There is more, like on Bigfoot, the tragedy at Mountain Meadows, the handcart fiasco, Butch Cassidy and the Sundance Kid, of course, and even more.

The book is a 6"x9" paperback published by The Globe Pecquot Press in Connecticut, a part of Morris Book Publishing who holds the 2009 copyright. The author has a Master's Degree from the University of Utah and lives in Salt Lake City.

I give it a good three and a half stars for its entertainment, writing, and amount of interest it was to me..

Thursday, June 9, 2016

Funny Stuff

Back a few years and up 'til now, I've kept my eye out for miscues, misprints, mistakes in newspapers and other published material and have a few that tickled my funnybone. Will post a couple per day, here goes:

Phoenix Gazette 3/8/89:

Headline: Woman's death warrant signed.
Partial Text:
"_______ _______ Jackson is scheduled to be electrocuted in the Florida State Prison at Starke May 9. Martinez signed the death warrant, which is Jackson's first, Tuesday."

My comment:
How many death warrants do you usually receive?
Arizona Republic 7/18/77:

Headline: 3 gunman steal $700 at tavern.
Partial Text:
"Everyone laid face-down on the floor. They took the mens wallets, went through the ladies' purses, and took the money from the cash register."

Police said one robber was armed with a shotgun, another with a lever-action rifle and the tird with a revolver.

 My comment:
The last guy was what?
No paper referenced on this next one.
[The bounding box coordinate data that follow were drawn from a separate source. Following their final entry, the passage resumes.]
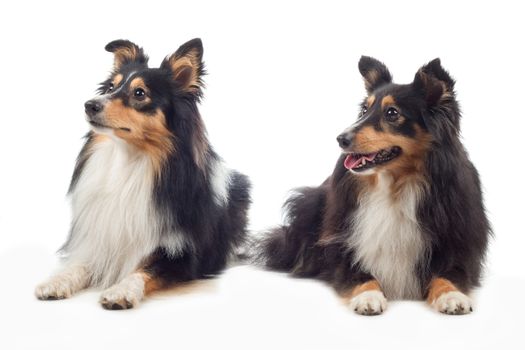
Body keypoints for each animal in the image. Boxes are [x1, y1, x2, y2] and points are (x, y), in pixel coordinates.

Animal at [35, 39, 252, 310]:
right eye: (111, 86)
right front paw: (57, 281)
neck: (130, 160)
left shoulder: (183, 254)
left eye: (139, 93)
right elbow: (80, 263)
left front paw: (121, 291)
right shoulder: (100, 238)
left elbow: (146, 268)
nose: (89, 105)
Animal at [256, 56, 490, 314]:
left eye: (392, 113)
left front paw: (452, 296)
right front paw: (368, 296)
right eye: (364, 110)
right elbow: (359, 273)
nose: (341, 139)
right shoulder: (343, 245)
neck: (395, 187)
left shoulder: (458, 246)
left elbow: (449, 274)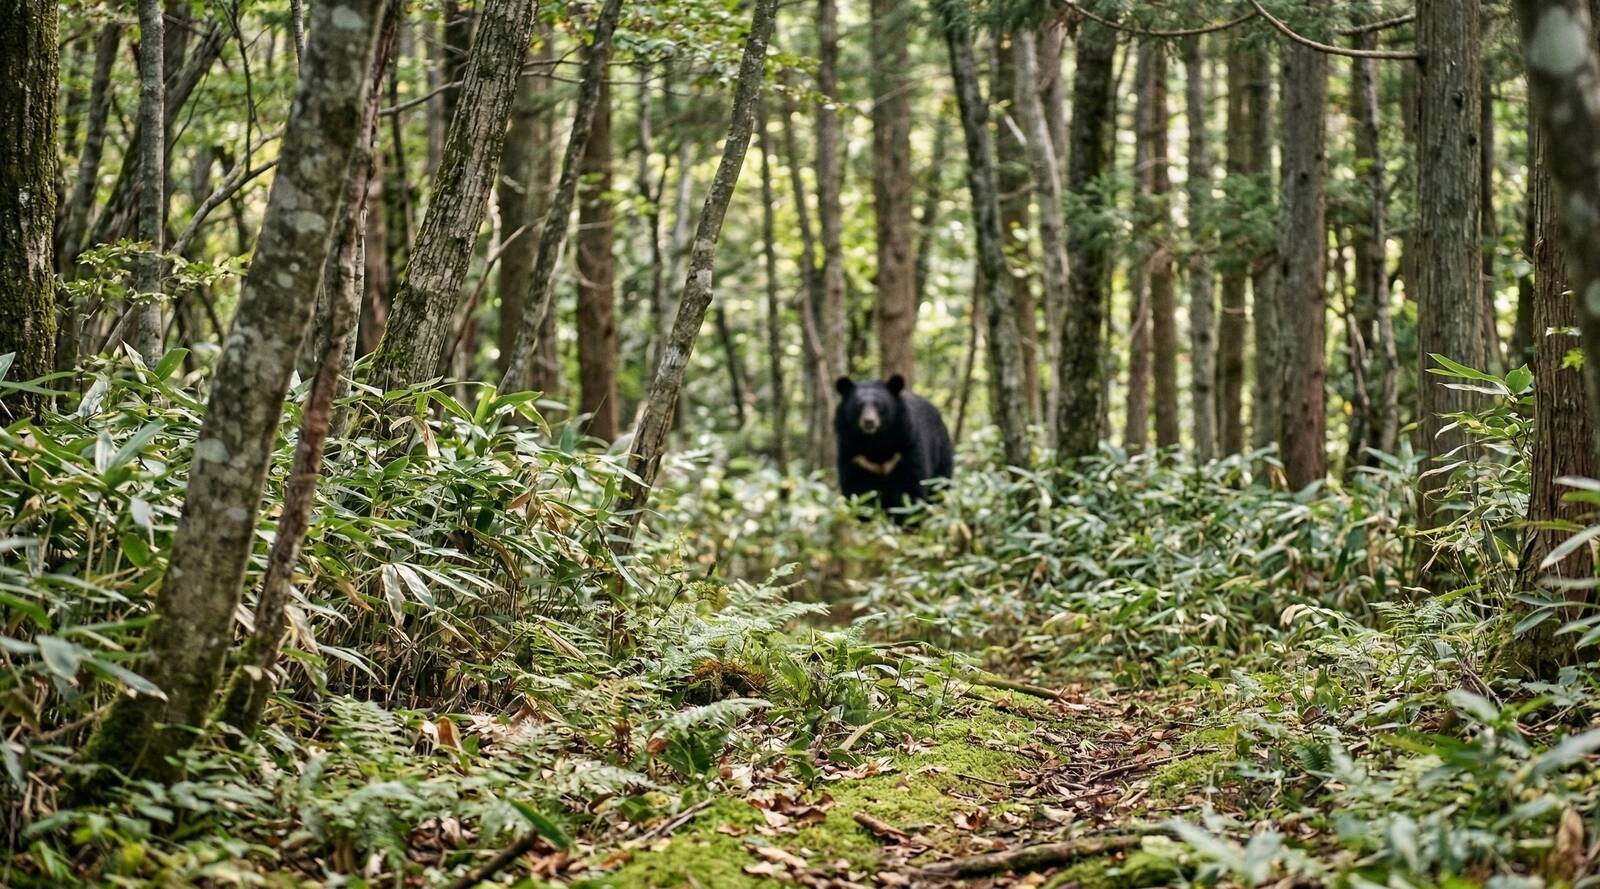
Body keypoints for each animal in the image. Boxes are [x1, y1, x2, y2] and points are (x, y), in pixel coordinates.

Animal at [834, 374, 954, 523]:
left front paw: (906, 521)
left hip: (941, 454)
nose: (869, 421)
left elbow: (909, 487)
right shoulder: (853, 454)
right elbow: (857, 488)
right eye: (858, 405)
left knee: (939, 488)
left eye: (879, 405)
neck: (874, 440)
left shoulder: (906, 446)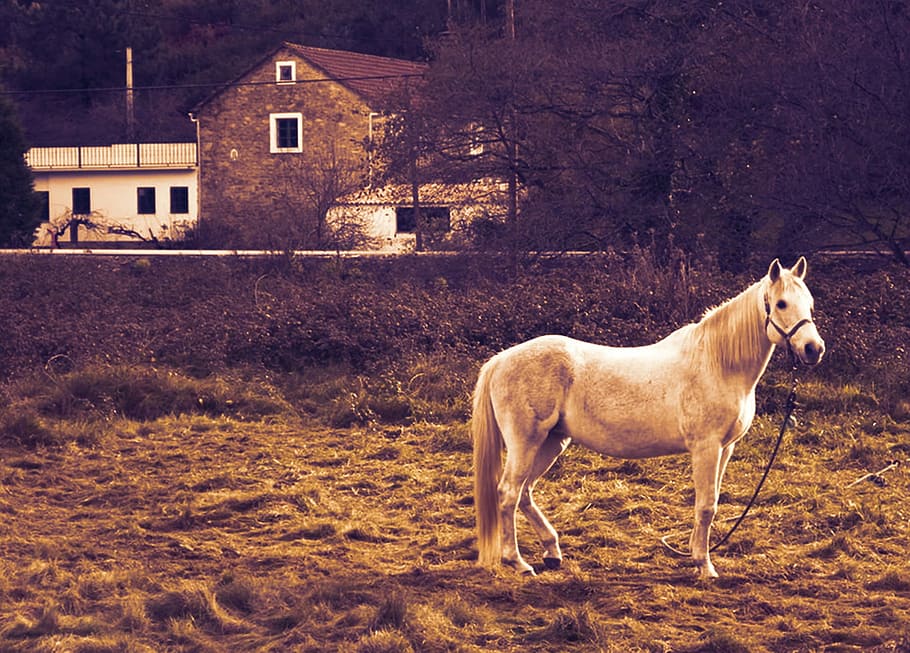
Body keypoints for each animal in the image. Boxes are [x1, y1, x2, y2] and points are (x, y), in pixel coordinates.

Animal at [478, 258, 828, 580]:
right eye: (781, 303)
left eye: (809, 303)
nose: (814, 349)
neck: (716, 364)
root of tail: (501, 360)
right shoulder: (707, 448)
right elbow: (706, 505)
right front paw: (705, 566)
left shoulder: (725, 449)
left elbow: (711, 501)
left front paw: (695, 554)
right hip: (526, 442)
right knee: (509, 492)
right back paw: (518, 562)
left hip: (551, 442)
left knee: (524, 492)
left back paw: (552, 552)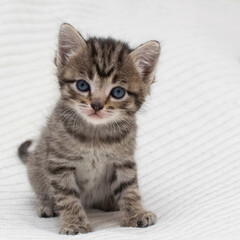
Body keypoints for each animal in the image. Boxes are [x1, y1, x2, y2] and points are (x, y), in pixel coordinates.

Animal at [17, 23, 160, 234]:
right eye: (82, 85)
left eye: (118, 92)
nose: (97, 105)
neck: (95, 134)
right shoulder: (60, 163)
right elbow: (67, 196)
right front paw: (75, 223)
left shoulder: (123, 160)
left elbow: (129, 189)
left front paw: (136, 213)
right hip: (36, 165)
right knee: (41, 189)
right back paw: (47, 204)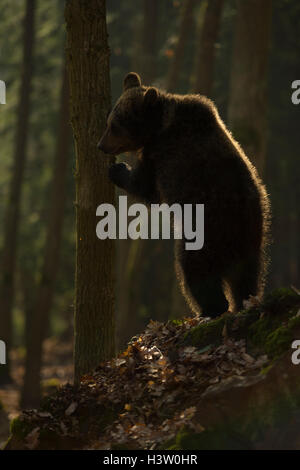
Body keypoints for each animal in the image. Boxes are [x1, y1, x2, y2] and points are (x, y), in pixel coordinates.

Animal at [97, 71, 270, 318]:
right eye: (108, 122)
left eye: (115, 126)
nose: (101, 145)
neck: (159, 128)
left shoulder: (162, 156)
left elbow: (146, 188)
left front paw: (118, 170)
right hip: (254, 237)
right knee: (248, 277)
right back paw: (243, 302)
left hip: (204, 231)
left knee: (195, 271)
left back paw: (209, 309)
It is an ad for Efferdent Denture Tablets:

Price without coupon 1.19
WITH COUPON . . . 1.49
Coupon effective: THURS. . FRI. .SAT. .12-28, 29, 30

My comment:
What? Throw away the coupon and have a Happy New Year.

More coming up on 6/16/16 (next Thursday).

Sunday, June 5, 2016

Dusty Richards' "Pray for the Dead"

Pray for the Dead is another novel in the Byrnes' family series by the wonderful story teller and writer Dusty Richards. This one was given to me by my wife while on the Kansas trip and I'm glad she did. Although I'm missing a novel or two before this one, it picks up at the Byrnes ranching empire and Chet Byrnes has been made a Deputy U. S. Marshal. The novel is generally about the progress of the ranching business and takes on another big job to provide a stage coach line across northern Arizona from Gallup, New Mexico, to the Colorado River. Chet's daily routine is frequently interrupted by someone asking for help to catch cattle rustlers, horse thieves, killers, and rapists. He takes on thse tasks with a vengeance with his two main cohorts Jesus and Cole, who work for him on the ranches and are capable gunmen. Oh, yes, his wife Liz, goes along with them whenever she can. She looks after the horses on these forays when they become dangerous.

In this story, Chet also has to track down some stage coach robbers, which requires him getting his southern border force involved to help him out in Tucson and Tombstone.  Some of these episodes are bloody and involve women who are taken advantage of.

I'll give this story four stars for all the action in it and the enjoyment I got from it. The publication was a pocket book, 376 pages long, put out by Pinnacle Books. Dusty Richards has written many westerns and they always provide great entertainment.